INSTRUCTIONS TO FOLLOW: Pull out every line in the data that has the string "above" in it.

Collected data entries

=== Begin Enclosure ===

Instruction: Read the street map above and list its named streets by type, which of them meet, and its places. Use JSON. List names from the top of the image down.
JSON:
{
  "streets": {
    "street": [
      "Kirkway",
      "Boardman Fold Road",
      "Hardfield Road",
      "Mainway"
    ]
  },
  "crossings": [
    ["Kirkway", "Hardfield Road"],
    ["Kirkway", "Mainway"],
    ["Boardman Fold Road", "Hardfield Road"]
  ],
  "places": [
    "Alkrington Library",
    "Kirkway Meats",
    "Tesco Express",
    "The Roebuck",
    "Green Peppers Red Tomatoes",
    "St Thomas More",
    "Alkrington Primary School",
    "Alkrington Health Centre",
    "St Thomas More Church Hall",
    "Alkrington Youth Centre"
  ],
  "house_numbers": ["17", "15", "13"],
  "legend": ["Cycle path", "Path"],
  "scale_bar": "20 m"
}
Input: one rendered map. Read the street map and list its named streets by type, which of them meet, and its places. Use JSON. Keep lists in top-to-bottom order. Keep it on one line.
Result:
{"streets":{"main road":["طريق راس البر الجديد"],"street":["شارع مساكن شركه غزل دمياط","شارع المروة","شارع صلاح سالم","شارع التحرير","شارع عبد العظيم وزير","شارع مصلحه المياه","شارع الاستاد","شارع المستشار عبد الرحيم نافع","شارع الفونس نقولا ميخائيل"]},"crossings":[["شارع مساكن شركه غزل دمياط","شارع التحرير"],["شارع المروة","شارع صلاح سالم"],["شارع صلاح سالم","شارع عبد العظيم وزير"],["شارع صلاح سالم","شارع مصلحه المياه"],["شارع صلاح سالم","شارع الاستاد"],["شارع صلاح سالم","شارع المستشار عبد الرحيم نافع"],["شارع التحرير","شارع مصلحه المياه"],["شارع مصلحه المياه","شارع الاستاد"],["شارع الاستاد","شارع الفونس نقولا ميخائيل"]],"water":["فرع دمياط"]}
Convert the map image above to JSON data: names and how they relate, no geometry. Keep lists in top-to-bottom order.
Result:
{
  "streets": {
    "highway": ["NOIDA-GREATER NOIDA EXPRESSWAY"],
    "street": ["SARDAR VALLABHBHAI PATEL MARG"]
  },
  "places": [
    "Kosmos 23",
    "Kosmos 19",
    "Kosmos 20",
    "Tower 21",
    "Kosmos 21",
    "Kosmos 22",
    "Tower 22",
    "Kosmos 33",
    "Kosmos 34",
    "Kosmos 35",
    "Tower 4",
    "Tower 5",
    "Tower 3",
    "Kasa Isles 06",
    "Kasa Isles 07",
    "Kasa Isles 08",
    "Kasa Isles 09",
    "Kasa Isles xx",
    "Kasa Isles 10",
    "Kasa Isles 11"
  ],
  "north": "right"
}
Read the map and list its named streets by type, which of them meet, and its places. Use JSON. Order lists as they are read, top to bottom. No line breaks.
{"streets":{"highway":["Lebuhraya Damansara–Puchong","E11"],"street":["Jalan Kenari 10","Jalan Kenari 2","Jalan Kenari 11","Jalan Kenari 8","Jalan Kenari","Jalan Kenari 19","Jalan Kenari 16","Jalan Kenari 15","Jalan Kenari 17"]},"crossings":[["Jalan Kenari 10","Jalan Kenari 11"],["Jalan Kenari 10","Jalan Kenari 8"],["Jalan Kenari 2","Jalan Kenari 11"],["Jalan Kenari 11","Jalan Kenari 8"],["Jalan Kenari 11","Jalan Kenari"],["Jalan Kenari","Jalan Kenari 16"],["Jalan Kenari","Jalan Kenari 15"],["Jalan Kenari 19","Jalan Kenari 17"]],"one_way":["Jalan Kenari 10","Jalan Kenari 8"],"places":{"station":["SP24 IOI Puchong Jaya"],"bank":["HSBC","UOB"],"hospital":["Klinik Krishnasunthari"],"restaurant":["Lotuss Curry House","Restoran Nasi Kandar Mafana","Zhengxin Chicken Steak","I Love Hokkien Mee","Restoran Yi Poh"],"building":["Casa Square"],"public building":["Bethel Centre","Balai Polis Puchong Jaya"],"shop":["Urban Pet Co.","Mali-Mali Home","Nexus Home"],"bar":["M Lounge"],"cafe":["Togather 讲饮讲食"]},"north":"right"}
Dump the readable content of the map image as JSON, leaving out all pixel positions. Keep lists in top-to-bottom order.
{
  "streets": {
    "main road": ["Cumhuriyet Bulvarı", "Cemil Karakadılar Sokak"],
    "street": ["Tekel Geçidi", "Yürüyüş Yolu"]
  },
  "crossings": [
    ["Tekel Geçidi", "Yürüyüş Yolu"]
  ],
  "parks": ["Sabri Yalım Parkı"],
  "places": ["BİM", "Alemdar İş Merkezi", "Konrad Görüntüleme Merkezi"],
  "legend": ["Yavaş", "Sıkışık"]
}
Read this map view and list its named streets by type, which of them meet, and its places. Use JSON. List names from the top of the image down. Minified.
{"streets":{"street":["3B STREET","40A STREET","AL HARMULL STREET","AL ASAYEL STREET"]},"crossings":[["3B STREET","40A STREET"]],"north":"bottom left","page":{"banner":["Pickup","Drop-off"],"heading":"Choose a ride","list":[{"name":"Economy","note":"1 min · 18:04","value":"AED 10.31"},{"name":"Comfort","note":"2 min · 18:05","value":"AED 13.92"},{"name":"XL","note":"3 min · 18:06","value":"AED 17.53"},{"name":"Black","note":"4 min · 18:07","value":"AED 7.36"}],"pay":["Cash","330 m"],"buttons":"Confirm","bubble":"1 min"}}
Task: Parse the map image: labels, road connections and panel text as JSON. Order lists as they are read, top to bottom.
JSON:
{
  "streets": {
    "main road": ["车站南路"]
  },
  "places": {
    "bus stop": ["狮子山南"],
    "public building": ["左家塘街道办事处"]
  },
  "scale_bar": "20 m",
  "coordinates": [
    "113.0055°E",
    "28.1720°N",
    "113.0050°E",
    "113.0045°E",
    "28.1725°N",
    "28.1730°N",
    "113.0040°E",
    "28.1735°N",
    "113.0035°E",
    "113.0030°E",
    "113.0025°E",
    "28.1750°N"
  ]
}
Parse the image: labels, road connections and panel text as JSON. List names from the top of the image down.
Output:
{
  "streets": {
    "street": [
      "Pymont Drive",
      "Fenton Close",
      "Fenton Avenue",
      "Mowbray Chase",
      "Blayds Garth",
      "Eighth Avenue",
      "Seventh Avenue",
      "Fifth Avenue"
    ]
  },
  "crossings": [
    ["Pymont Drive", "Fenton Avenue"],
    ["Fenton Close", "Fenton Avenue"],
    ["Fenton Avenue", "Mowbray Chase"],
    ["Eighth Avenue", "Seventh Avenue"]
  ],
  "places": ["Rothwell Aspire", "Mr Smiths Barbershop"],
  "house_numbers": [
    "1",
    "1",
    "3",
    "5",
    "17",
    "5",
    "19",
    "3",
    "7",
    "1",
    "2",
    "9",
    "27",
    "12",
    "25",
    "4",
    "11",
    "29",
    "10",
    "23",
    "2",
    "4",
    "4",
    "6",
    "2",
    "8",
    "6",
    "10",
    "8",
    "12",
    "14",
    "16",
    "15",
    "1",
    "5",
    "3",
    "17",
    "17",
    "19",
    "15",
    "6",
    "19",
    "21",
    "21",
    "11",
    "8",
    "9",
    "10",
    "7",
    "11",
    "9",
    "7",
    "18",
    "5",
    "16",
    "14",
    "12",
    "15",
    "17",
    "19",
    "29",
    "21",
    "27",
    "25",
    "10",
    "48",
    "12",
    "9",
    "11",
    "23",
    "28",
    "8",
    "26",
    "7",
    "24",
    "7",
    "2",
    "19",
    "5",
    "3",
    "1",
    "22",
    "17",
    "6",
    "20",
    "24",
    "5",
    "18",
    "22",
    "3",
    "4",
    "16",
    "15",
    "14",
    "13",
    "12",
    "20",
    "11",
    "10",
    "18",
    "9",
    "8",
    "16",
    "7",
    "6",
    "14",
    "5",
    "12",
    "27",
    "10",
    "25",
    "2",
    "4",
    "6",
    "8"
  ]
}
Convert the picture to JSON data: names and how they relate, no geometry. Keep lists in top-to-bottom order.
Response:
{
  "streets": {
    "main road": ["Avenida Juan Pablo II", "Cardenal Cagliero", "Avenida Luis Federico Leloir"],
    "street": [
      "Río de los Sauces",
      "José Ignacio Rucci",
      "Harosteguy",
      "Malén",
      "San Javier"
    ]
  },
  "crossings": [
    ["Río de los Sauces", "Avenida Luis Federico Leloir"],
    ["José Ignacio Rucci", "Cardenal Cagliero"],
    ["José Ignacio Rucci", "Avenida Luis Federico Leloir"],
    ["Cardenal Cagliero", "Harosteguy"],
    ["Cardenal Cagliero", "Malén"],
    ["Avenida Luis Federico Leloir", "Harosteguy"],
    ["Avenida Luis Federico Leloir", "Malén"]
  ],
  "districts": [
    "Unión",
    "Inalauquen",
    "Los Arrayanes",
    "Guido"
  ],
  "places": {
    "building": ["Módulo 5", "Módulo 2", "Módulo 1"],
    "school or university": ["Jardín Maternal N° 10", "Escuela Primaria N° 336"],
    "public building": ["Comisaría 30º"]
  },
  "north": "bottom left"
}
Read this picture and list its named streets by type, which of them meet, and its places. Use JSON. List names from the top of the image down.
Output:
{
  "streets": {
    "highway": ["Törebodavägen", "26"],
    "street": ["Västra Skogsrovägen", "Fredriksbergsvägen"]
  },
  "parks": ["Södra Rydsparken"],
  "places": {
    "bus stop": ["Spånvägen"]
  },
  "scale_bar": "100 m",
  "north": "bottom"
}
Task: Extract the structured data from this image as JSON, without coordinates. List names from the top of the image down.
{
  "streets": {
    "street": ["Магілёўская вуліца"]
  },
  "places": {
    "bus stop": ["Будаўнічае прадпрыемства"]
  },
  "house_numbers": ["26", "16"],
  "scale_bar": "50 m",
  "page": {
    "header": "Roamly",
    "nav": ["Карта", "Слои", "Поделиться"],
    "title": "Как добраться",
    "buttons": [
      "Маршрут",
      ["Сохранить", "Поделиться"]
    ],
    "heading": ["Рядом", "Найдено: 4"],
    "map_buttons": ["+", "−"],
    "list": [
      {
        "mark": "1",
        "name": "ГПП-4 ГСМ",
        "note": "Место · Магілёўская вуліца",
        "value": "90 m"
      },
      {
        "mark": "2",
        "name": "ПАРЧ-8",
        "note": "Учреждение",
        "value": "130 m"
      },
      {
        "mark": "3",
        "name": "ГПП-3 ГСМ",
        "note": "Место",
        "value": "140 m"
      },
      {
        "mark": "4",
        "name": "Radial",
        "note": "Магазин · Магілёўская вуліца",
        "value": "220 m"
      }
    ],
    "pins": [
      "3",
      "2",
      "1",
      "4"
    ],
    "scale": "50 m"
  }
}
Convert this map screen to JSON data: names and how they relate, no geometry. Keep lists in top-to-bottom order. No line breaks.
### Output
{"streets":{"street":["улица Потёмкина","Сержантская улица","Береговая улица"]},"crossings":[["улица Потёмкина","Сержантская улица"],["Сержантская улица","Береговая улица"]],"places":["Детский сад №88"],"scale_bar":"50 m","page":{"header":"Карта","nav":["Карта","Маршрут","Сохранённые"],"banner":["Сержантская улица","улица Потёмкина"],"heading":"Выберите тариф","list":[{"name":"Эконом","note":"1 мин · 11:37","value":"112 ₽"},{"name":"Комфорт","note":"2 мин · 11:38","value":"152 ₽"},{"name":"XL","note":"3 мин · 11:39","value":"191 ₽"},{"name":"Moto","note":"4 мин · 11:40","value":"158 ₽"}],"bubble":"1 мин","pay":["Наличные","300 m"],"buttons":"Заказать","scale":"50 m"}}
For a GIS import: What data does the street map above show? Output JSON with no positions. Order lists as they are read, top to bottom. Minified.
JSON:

=== End Enclosure ===

EXERCISE RESPONSE:
Instruction: Read the street map above and list its named streets by type, which of them meet, and its places. Use JSON. List names from the top of the image down.
Convert the map image above to JSON data: names and how they relate, no geometry. Keep lists in top-to-bottom order.
For a GIS import: What data does the street map above show? Output JSON with no positions. Order lists as they are read, top to bottom. Minified.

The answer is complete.